__ФОРМУЛИРОВКА ЗАДАНИЯ__: Напечатайте дословно часть цитируемого отрывка, начиная со слов «Тогда, после первого» и заканчивая словами «Фархадстрой – все вместе.».

Тогда, после первого удара, придя в себя, облегченно улыбнулся, простодушно спрашивал, как все больные:

– Где это, меня угораздило?

Каценович покачивал головой:

– Беговат, Фархадстрой – все вместе.

– А как же иначе, Александр Львович?

Да, иначе нельзя было. Нужны были и военные заводы, и хлопок, и хлеб; нужно было отдавать сердце людям; нужно было отдавать здоровье и Фархаду, и Беговату.

Еще осенью 1941 года, когда лава заводов двигалась с запада в Узбекистан, Константин Михайлович Ефимов, второй секретарь ЦК КП(б) Узбекистана, сказал:

– Хлеб для военных предприятий – это металл. Где его брать? Только получать с Урала? Но там тоже возросли потребности.

Юсупов прислушался, предложил послать на имя Сталина телеграмму: «Узбекистану нужно собственное металлургическое предприятие».

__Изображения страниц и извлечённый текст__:

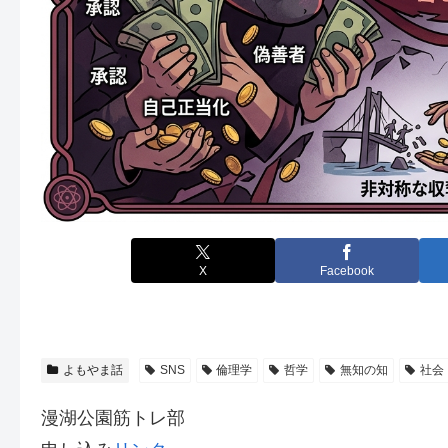
X
Facebook
よもやま話
SNS
倫理学
哲学
無知の知
社会
漫湖公園筋トレ部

__ОТВЕТ НА ЗАДАНИЕ__:
Тогда, после первого удара, придя в себя, облегченно улыбнулся, простодушно спрашивал, как все больные:

– Где это, меня угораздило?

Каценович покачивал головой:

– Беговат, Фархадстрой – все вместе.